• _PROBLEM REQUIREMENTS_: Exactly as written and without the pictures, output the entries below.

======

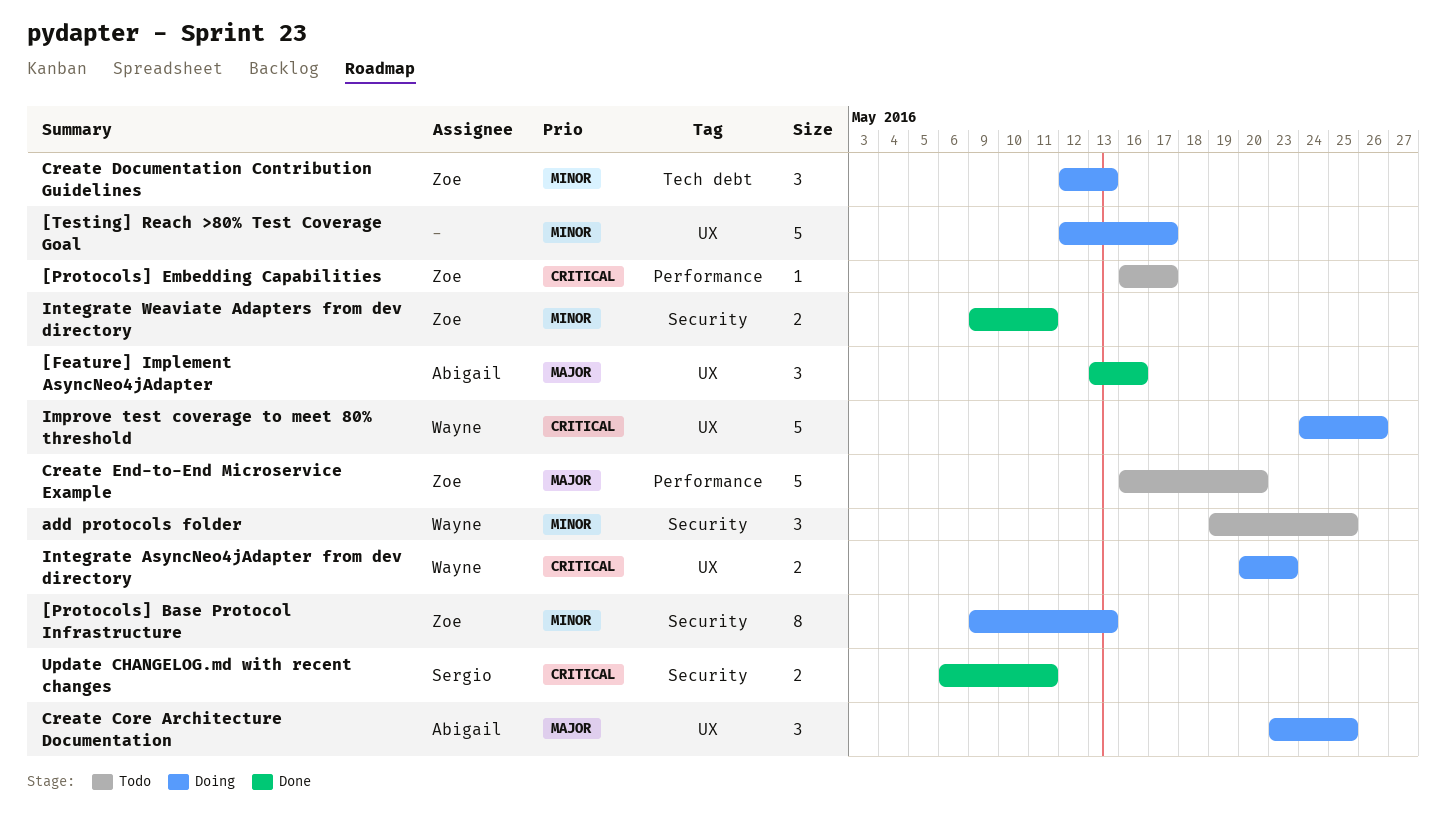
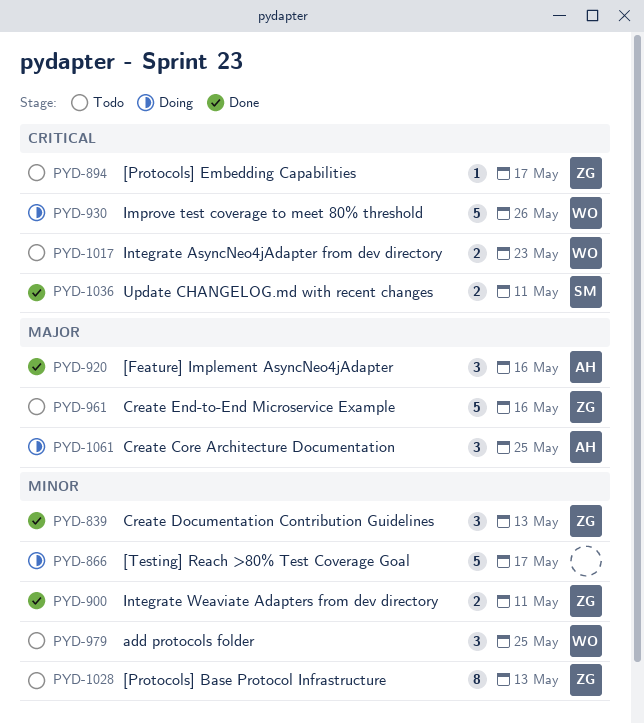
[Protocols] Base Protocol Infrastructure, status: Doing -> Todo
Create Documentation Contribution Guidelines, status: Doing -> Done
Create End-to-End Microservice Example, due: May 20 -> May 16
Integrate AsyncNeo4jAdapter from dev directory, status: Doing -> Todo

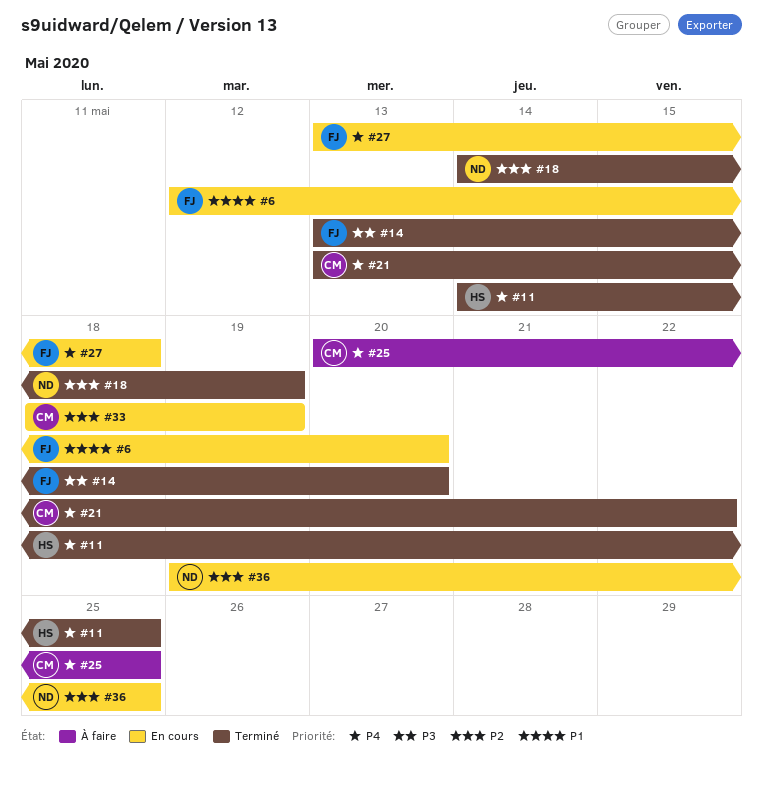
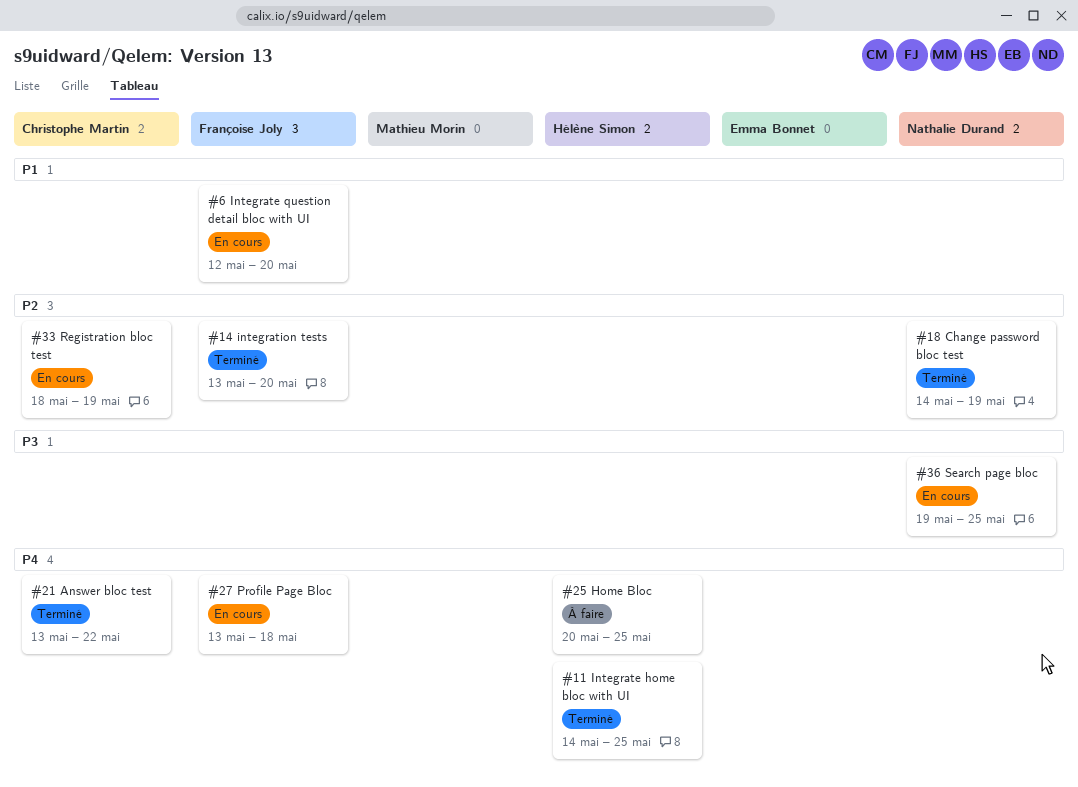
#14, priority: P3 -> P2
#25, owner: Christophe Martin -> Hélène Simon
#36, priority: P2 -> P3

======

• _EXERCISE RESPONSE_:
[Protocols] Base Protocol Infrastructure, status: Doing -> Todo
Create Documentation Contribution Guidelines, status: Doing -> Done
Create End-to-End Microservice Example, due: May 20 -> May 16
Integrate AsyncNeo4jAdapter from dev directory, status: Doing -> Todo

#14, priority: P3 -> P2
#25, owner: Christophe Martin -> Hélène Simon
#36, priority: P2 -> P3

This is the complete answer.